A church steeple loomed ahead and Joyce quickened her step. It was a plainer church than the one she had attended in the morning and she thought as she approached, perhaps here she would find a company of live Christians who were awake to what was being preached in the other church and would have the good old gospel. Her eyes eagerly sought the bulletin-board posted up just outside the door. The hours of service were there, the usual hours, but everything else was completely covered by a large card announcing the Brotherhood Minstrel Show to be held on Tuesday, Wednesday, and Thursday evenings of that week, tickets fifty cents a night.
Joyce turned away disappointed. The minstrel show might be all right. They had entertainments at home sometimes, of course, for the young people, but people who were really alive to the terrible things that were being preached in another church of their own town would surely be interested in something besides minstrel shows. Of course they might be, and just not have put it on the outside of the church, but she didn’t somehow feel that here was her place of worship.
She walked on for at least a mile, passing, as she did so, out of one suburb into another. She was interested in the pretty little bungalows she passed, and in the finer houses when she turned to another street, but she was looking for churches. Presently she came to another, a smart yellow brick affair out on the street with the doors open and a brisk air of business around the place. Groups of young people were wending their way toward it, and going in the door. A large blackboard outside the entrance announced the various activities of the week. Monday evening there was a rehearsal for the Christian Endeavor pageant, and all costumes were to be brought, Tuesday evening Class A was holding a bazaar and supper for the benefit of the new basketball team.
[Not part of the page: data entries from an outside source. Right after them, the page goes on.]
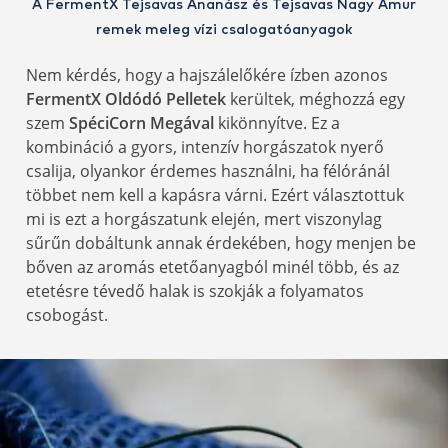
A FermentX Tejsavas Ananász és Tejsavas Nagy Amur
remek meleg vízi csalogatóanyagok
Nem kérdés, hogy a hajszálelőkére ízben azonos
FermentX Oldódó Pelletek
kerültek, méghozzá egy
szem
SpéciCorn Megával
kikönnyítve. Ez a
kombináció a gyors, intenzív horgászatok nyerő
csalija, olyankor érdemes használni, ha félóránál
többet nem kell a kapásra várni. Ezért választottuk
mi is ezt a horgászatunk elején, mert viszonylag
sűrűn dobáltunk annak érdekében, hogy menjen be
bőven az aromás etetőanyagból minél több, és az
etetésre tévedő halak is szokják a folyamatos
csobogást.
Wednesday evening there was to be a lecture by a professor from a famous university entitled, “Why I Know That the World is Growing Better.” Thursday there was a choir rehearsal, and a meeting of the Ladies’ Aid to arrange to coöperate with the Red Cross for the annual fair, Friday there was a church social, and Saturday there was a picnic in one of the amusement parks with a moonlight ride home in automobiles. Joyce read it carefully through, searching in vain for a word that would show the faith of these people of great activities, but found nothing, not even a prayer meeting. Probably that lecture was in place of one. Well, it might be all right, but she had been taught that the world wasn’t growing better, and never would till Christ came to make things over. Lifting her eyes above the blackboard, she saw that the church bulletin announced the minister’s topic for that night, “The Political Situation Today.” She turned away with a sigh. Well, it might be all right, but it promised nothing from the outside. She walked on, turning down another street.
Two hours she walked, keeping the general direction of her home in mind so that she would not get lost. She found several little churches, all more or less attractive in a way, but none of them giving any clue to what was preached inside, and at last, with a heavy heart and weary feet, she turned her steps homeward, coming back by a different street.
It was when she was within four or five blocks of where she judged her little house must be that she came upon another church built of rough stone, rugged and substantial, but beautiful in its simple lines. The door was open and a burst of song from young voices greeted her:
“What can wash away my stain?
Nothing but the blood of Jesus.
What can make me whole again?
Nothing but the blood of Jesus.”
Joyce turned in at the door as a bird flies home to its nest.